READING PASSAGE:

----

On 6 January, Hezbollah reportedly proposed a ceasefire but was rejected by Ahrar al-Sham, which claimed that the government had earlier rejected a ceasefire which would allow the repair of a water pumping station according to them damaged by airstrikes. Around 5.5 million people around Damascus had little to no access to running water for two weeks as a result of the conflict. Despite this, an agreement for a truce was reportedly still reached on the same day; according to the new deal maintenance workshops would be granted access to fix the damaged water spring, and local militants would handle over their medium and heavy weaponry and would be enrolled in local committees. Those who refused to have their status settled, would be transported to Idlib.

----

[Saved data entries]
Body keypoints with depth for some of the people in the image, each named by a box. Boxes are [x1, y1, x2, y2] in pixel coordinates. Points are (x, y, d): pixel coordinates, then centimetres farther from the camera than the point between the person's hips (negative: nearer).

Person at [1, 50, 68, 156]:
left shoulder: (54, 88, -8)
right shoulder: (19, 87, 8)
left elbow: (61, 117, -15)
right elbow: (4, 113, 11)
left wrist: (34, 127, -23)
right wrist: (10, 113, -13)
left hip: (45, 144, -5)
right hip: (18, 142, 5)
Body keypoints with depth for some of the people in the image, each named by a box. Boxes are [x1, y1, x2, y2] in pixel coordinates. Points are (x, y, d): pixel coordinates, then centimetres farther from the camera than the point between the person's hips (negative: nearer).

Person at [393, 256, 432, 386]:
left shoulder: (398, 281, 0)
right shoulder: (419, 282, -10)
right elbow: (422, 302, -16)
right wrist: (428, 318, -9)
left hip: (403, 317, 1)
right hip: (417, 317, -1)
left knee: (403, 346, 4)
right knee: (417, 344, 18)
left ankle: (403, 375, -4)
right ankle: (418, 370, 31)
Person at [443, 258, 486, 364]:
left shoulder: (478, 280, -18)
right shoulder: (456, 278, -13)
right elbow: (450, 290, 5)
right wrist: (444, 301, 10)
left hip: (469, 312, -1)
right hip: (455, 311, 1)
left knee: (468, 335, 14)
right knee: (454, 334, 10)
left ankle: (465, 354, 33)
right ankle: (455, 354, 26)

----

WORK INSTRUCTION A:
Summarize the passage on the Damascus-area ceasefire in two sentences.
WORK INSTRUCTION B:
Please explain, in one or two sentences, why the passage on the Damascus-area ceasefire says Ahrar al-Sham rejected Hezbollah's proposal.
These records have no connection to the text.

RESPONSE AREA A:
On 6 January, Hezbollah reportedly proposed a ceasefire that Ahrar al-Sham rejected, amid a conflict that had left around 5.5 million people around Damascus with little to no running water for two weeks. A truce was nonetheless reportedly reached that same day, giving maintenance workshops access to fix the damaged water spring, requiring local militants to hand over their medium and heavy weaponry and enroll in local committees, and sending those who refused to settle their status to Idlib.

RESPONSE AREA B:
Ahrar al-Sham claimed that the government had earlier rejected a ceasefire that would have allowed the repair of a water pumping station. According to Ahrar al-Sham, airstrikes had damaged that station.